As for what the nation has gotten out of affirmative action is one significant thing: more diversity in college enrollment. According to figures from the Education Data Initiative, nonwhite student enrollment increased by more than 185 percent between 1976 and 2018. Between 1976 and 2020, Black enrollment increased from 9.3 percent to 12.5 percent.

As the thinking goes, increased education for minorities means more qualifications for the workforce and higher paying jobs and thus increased diversity in the corporate sector. Without affirmative action, the fear is that the diversity pipeline could be hurt with fewer people of color coming out of the nation’s elite schools. 
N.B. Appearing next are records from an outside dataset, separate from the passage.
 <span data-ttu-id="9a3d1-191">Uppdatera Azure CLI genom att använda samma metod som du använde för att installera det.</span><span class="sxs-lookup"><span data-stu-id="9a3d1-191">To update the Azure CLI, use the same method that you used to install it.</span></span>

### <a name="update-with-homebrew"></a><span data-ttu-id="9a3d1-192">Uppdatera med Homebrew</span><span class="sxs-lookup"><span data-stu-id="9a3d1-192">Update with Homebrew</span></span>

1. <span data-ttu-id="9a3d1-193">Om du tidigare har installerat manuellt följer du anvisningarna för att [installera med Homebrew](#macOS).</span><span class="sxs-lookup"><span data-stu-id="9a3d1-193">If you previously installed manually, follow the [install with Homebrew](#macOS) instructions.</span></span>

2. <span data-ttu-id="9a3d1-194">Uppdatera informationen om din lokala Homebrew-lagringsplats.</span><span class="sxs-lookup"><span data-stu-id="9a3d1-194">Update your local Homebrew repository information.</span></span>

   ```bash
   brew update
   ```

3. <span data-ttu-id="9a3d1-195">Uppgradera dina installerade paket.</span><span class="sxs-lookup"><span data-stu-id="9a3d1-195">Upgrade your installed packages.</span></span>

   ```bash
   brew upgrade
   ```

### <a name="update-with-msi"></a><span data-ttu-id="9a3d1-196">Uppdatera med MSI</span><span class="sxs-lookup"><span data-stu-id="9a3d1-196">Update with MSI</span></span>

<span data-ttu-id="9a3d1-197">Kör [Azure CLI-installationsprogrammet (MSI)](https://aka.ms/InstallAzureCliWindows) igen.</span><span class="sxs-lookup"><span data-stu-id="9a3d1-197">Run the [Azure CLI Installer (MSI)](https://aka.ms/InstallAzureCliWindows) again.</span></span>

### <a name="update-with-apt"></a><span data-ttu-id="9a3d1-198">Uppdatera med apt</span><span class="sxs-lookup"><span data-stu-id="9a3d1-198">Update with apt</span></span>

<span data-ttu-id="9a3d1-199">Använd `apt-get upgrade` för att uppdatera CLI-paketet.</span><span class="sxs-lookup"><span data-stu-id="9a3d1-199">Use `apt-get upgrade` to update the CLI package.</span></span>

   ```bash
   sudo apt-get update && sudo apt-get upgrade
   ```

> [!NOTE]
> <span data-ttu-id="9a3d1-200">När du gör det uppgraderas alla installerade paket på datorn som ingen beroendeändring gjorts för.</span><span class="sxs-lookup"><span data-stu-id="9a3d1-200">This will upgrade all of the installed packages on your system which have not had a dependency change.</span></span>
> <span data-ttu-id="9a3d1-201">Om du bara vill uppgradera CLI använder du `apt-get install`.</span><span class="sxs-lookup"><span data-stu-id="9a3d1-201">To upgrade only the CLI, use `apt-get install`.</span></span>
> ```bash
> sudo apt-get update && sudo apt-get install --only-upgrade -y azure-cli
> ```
An amicus brief filed on behalf of  80 large companies like Google, Apple and Jet Blue expressed as much. The brief says in part that diversity initiatives at colleges “depend on university admissions programs that lead to graduates educated in racially and ethnically diverse environments. Only in this way can America produce a pipeline of highly qualified future workers and business leaders prepared to meet the needs of the modern economy and workforce.”
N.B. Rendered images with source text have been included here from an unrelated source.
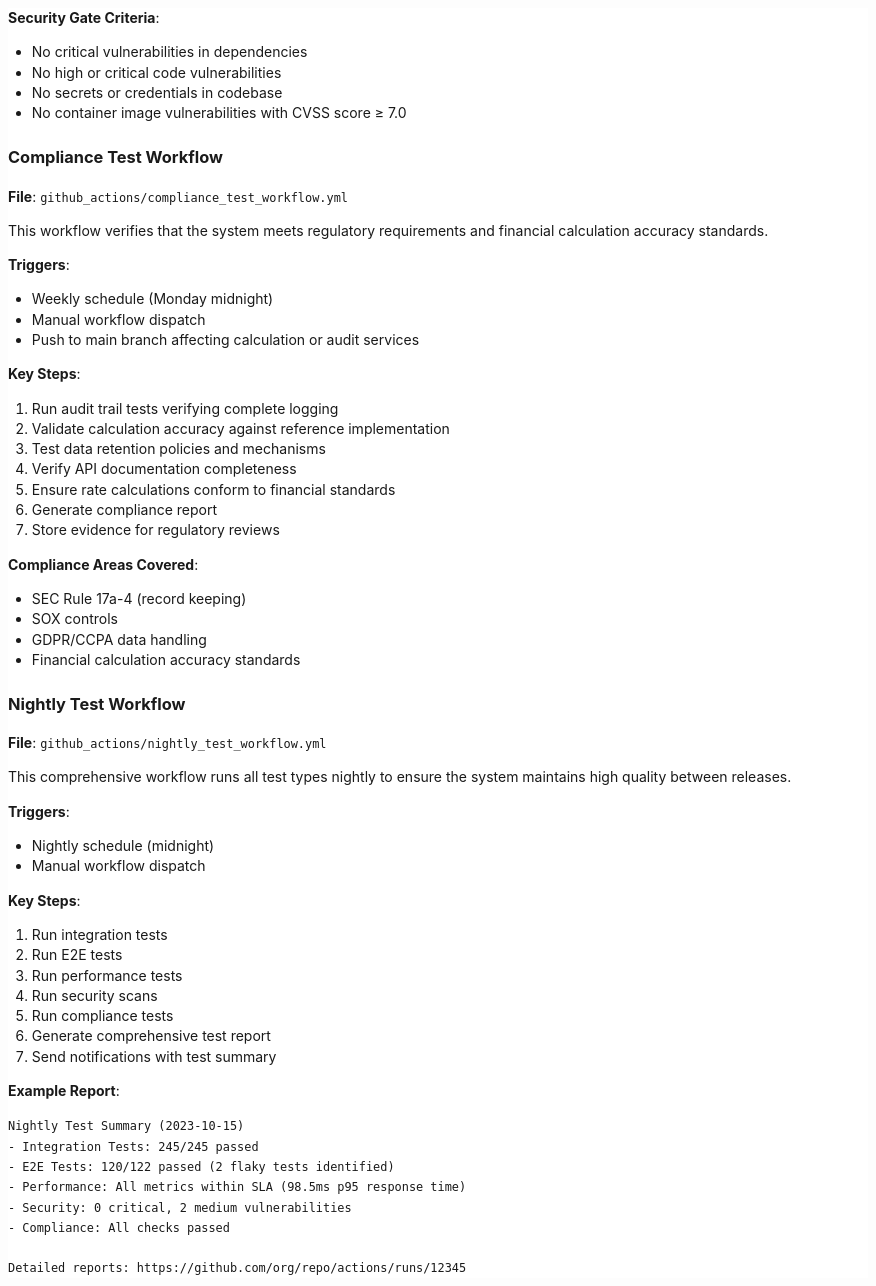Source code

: **Security Gate Criteria**:
- No critical vulnerabilities in dependencies
- No high or critical code vulnerabilities
- No secrets or credentials in codebase
- No container image vulnerabilities with CVSS score ≥ 7.0

### Compliance Test Workflow

**File**: `github_actions/compliance_test_workflow.yml`

This workflow verifies that the system meets regulatory requirements and financial calculation accuracy standards.

**Triggers**:
- Weekly schedule (Monday midnight)
- Manual workflow dispatch
- Push to main branch affecting calculation or audit services

**Key Steps**:
1. Run audit trail tests verifying complete logging
2. Validate calculation accuracy against reference implementation
3. Test data retention policies and mechanisms
4. Verify API documentation completeness
5. Ensure rate calculations conform to financial standards
6. Generate compliance report
7. Store evidence for regulatory reviews

**Compliance Areas Covered**:
- SEC Rule 17a-4 (record keeping)
- SOX controls
- GDPR/CCPA data handling
- Financial calculation accuracy standards

### Nightly Test Workflow

**File**: `github_actions/nightly_test_workflow.yml`

This comprehensive workflow runs all test types nightly to ensure the system maintains high quality between releases.

**Triggers**:
- Nightly schedule (midnight)
- Manual workflow dispatch

**Key Steps**:
1. Run integration tests
2. Run E2E tests
3. Run performance tests
4. Run security scans
5. Run compliance tests
6. Generate comprehensive test report
7. Send notifications with test summary

**Example Report**:
```
Nightly Test Summary (2023-10-15)
- Integration Tests: 245/245 passed
- E2E Tests: 120/122 passed (2 flaky tests identified)
- Performance: All metrics within SLA (98.5ms p95 response time)
- Security: 0 critical, 2 medium vulnerabilities
- Compliance: All checks passed

Detailed reports: https://github.com/org/repo/actions/runs/12345
```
People watching the two cases believe that the result of the court ruling in favor of Students for Fair Admission in one or both could have a similar impact on public universities nationwide. Many amicus briefs filed with the court concerning the cases reflect this sentiment.

In one, submitted by the Lawyers Committee for Civil Rights Under Law, a nonprofit whose goal is to combat racial discrimination, the organization argued that Harvard – whose undergraduate and graduate body is 39.7% White, 13.7% Asian, 9.46% Hispanic, and 6.56% Black, according to DataUSA, could see real damage to its student population. “Forbidding any consideration of race in the admissions process would cause a precipitous drop in the racial diversity of Harvard’s students,” the brief reads.

Another, submitted by the Washington Bar Association and the Women’s Bar Association of the District of Columbia, argues that eliminating affirmative action will affect the nation as a whole. “To assume that the use of race in admissions is no longer necessary is to ignore the reality of today’s America. Structural racism infects the whole of American society; racial inequality along economic, social, professional, and educational lines is still quite substantial. Empirical evidence shows that even with gains made by race-sensitive admissions policies, the effects of centuries of cruel discrimination and segregation have not been sufficiently mitigated.”

As the justices hear the case, universities and colleges will undoubtedly watch intently, and perhaps nervously as to what will happen and how they will ensure a diverse student body if Harvard and UNC do not win. With reported increases in the student populations at HBCUs, that could be one impact as many students on those campuses say they chose those schools because the criteria of cases like these give them the incentive to go to a space for learning where they can be more comfortable.

Surely a benefit for Black colleges, but it also could potentially mean schools ranging from the Ivy League to public colleges could be rendered much, much Whiter.